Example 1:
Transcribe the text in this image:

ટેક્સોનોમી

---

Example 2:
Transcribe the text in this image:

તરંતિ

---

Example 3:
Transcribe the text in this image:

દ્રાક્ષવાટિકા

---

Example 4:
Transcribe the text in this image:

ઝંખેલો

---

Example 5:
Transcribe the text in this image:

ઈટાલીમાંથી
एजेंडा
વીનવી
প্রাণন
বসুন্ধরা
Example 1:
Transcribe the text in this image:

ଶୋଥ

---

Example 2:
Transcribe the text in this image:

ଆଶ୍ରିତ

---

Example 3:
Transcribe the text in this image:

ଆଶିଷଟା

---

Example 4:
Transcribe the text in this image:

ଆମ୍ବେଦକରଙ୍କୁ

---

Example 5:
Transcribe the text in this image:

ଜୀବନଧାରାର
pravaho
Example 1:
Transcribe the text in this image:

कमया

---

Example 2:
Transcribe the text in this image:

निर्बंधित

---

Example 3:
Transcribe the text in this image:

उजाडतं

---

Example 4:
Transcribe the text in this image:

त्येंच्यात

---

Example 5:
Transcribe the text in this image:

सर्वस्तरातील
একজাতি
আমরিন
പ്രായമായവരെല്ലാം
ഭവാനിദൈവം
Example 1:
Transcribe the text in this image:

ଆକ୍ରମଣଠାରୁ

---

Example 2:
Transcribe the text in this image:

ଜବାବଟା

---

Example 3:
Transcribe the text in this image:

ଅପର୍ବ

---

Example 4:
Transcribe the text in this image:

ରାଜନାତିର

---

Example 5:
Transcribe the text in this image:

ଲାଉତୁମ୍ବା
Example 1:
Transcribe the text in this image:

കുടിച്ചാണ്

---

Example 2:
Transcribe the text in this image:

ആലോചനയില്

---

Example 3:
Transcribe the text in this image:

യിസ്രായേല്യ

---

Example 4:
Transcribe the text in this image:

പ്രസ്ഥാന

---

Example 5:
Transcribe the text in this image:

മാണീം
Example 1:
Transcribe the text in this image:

# # # # #

• WORK REQUIRED
Reproduce the entries above exactly, every line included.

• EXERCISE RESPONSE
Example 1:
Transcribe the text in this image:

ટેક્સોનોમી

---

Example 2:
Transcribe the text in this image:

તરંતિ

---

Example 3:
Transcribe the text in this image:

દ્રાક્ષવાટિકા

---

Example 4:
Transcribe the text in this image:

ઝંખેલો

---

Example 5:
Transcribe the text in this image:

ઈટાલીમાંથી
एजेंडा
વીનવી
প্রাণন
বসুন্ধরা
Example 1:
Transcribe the text in this image:

ଶୋଥ

---

Example 2:
Transcribe the text in this image:

ଆଶ୍ରିତ

---

Example 3:
Transcribe the text in this image:

ଆଶିଷଟା

---

Example 4:
Transcribe the text in this image:

ଆମ୍ବେଦକରଙ୍କୁ

---

Example 5:
Transcribe the text in this image:

ଜୀବନଧାରାର
pravaho
Example 1:
Transcribe the text in this image:

कमया

---

Example 2:
Transcribe the text in this image:

निर्बंधित

---

Example 3:
Transcribe the text in this image:

उजाडतं

---

Example 4:
Transcribe the text in this image:

त्येंच्यात

---

Example 5:
Transcribe the text in this image:

सर्वस्तरातील
একজাতি
আমরিন
പ്രായമായവരെല്ലാം
ഭവാനിദൈവം
Example 1:
Transcribe the text in this image:

ଆକ୍ରମଣଠାରୁ

---

Example 2:
Transcribe the text in this image:

ଜବାବଟା

---

Example 3:
Transcribe the text in this image:

ଅପର୍ବ

---

Example 4:
Transcribe the text in this image:

ରାଜନାତିର

---

Example 5:
Transcribe the text in this image:

ଲାଉତୁମ୍ବା
Example 1:
Transcribe the text in this image:

കുടിച്ചാണ്

---

Example 2:
Transcribe the text in this image:

ആലോചനയില്

---

Example 3:
Transcribe the text in this image:

യിസ്രായേല്യ

---

Example 4:
Transcribe the text in this image:

പ്രസ്ഥാന

---

Example 5:
Transcribe the text in this image:

മാണീം
Example 1:
Transcribe the text in this image:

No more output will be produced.